“Good middle-class people, Franklin boasts, were his ancestors,” says the description…hey, that’s just like me, the guy building his Harvard Classics library by mail order! (I might also note that, if memory serves, they were the kind of good middle class people Franklin couldn’t wait to get the hell away from.)
Volume 1 (easy to reach), pp. 5-15. Let’s rock it.
-- Oh, it’s the beginning of the autobiography – the first page, practically, of the first volume. This is the most read page in the history of the Harvard Classics!
And I’m sure it has a Secretariat-at-Belmont lead over the next-most-read page. “Famous Prefaces,” itself practically a racehorse name, is way up the track.

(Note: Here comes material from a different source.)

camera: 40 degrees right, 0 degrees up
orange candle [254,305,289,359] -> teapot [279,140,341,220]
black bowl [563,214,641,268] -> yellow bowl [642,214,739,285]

--- Franklin’s uncle, for whom he was named, taught himself a shorthand. I should teach myself a shorthand. What am I doing reading this? On the other hand, I know how to type, so I’m smarter than Franklin. And I can drive a stick, so I’m smarter than Alexander Pope.
-- Franklin, like my son, was terrible in arithmetic and great in everything else. Now I’ve learned something practical!

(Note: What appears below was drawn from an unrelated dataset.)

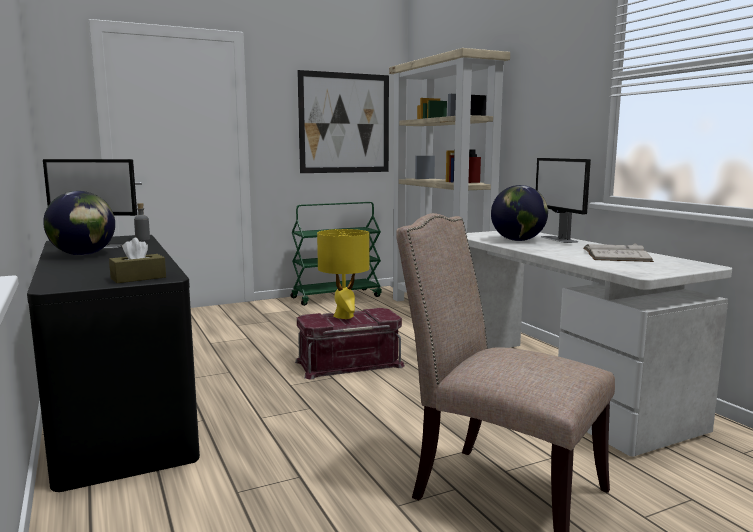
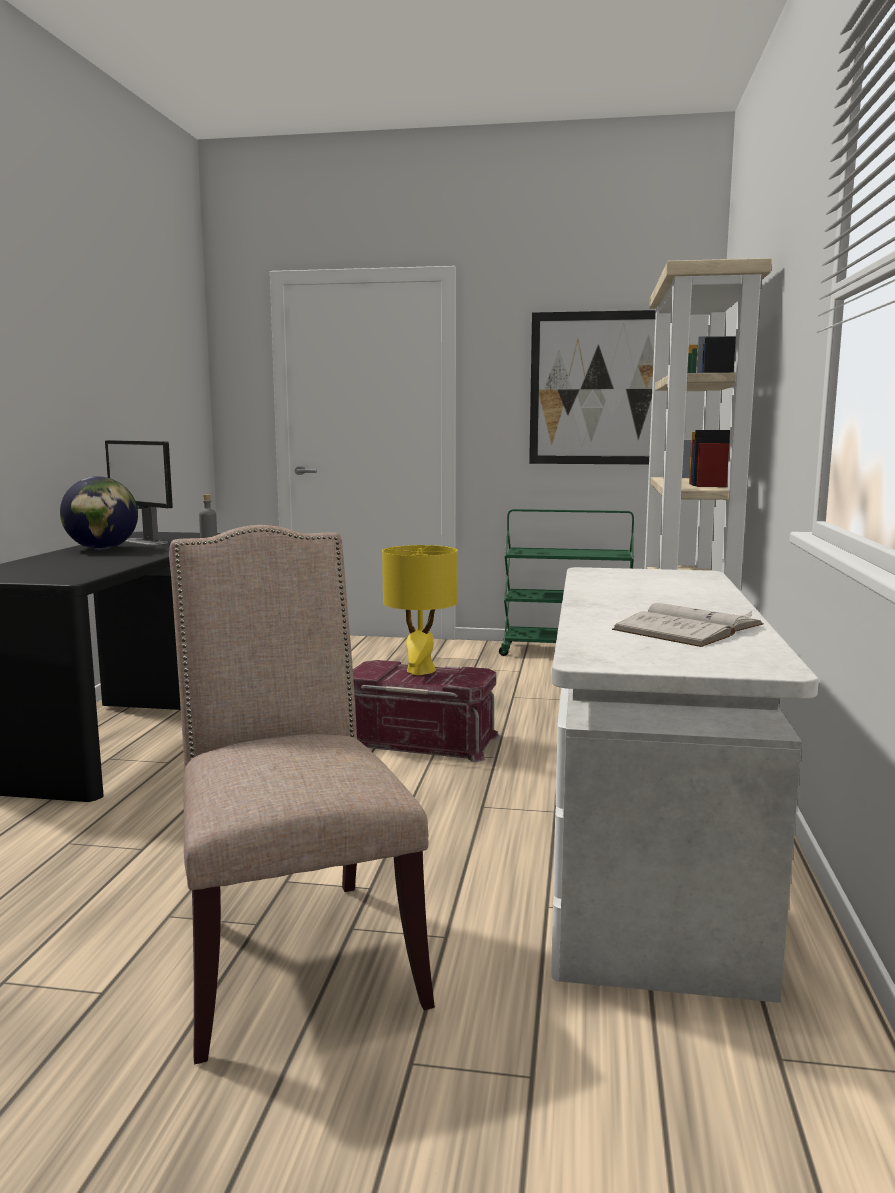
camera: 35 degrees right, 0 degrees up
brown tissue box [109,238,166,283] -> none
globe [491,185,548,241] -> none
monitor [536,158,591,243] -> none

-- Franklin also asserts the virtues of eating terrible food (which is, you don’t mind when you are served terrible food) – perhaps he is also the father of WASP cuisine as well as the postal service.

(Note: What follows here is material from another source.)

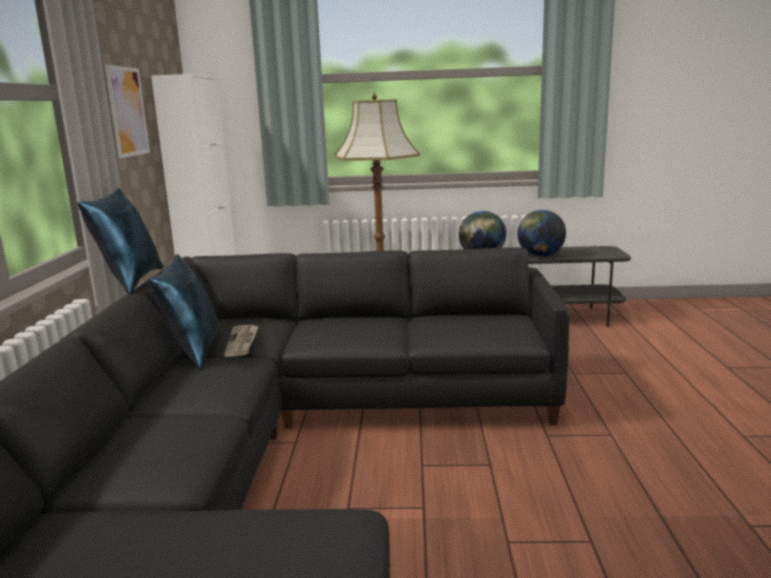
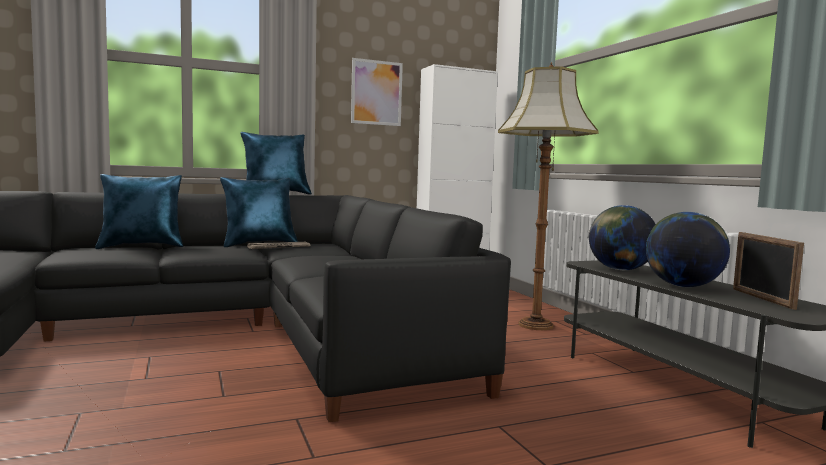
camera: 65 degrees right, 10 degrees down
none -> blue pillow [95,174,183,249]
none -> picture frame [733,232,804,310]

-- He also regrets reading a lot of theology when he was little. Also, attention bloggers: “[A] disputatious turn, by the way, is apt to become a very bad habit, making people often ex
tremely disagreeable in company by the contradiction that is necessary to bring it into practice; and thence, besides souring and spoiling the conversation, is productive of disgusts and, perhaps enmities where you may have occasion for friendship. I had caught it by reading my father’s books of dispute about religion. Persons of good sense, I have since observed, seldom fall into it, except lawyers, university men, and men of all sorts that have been bred at Edinborough."
I think that’s supposed to be a ba-dum-bum right there.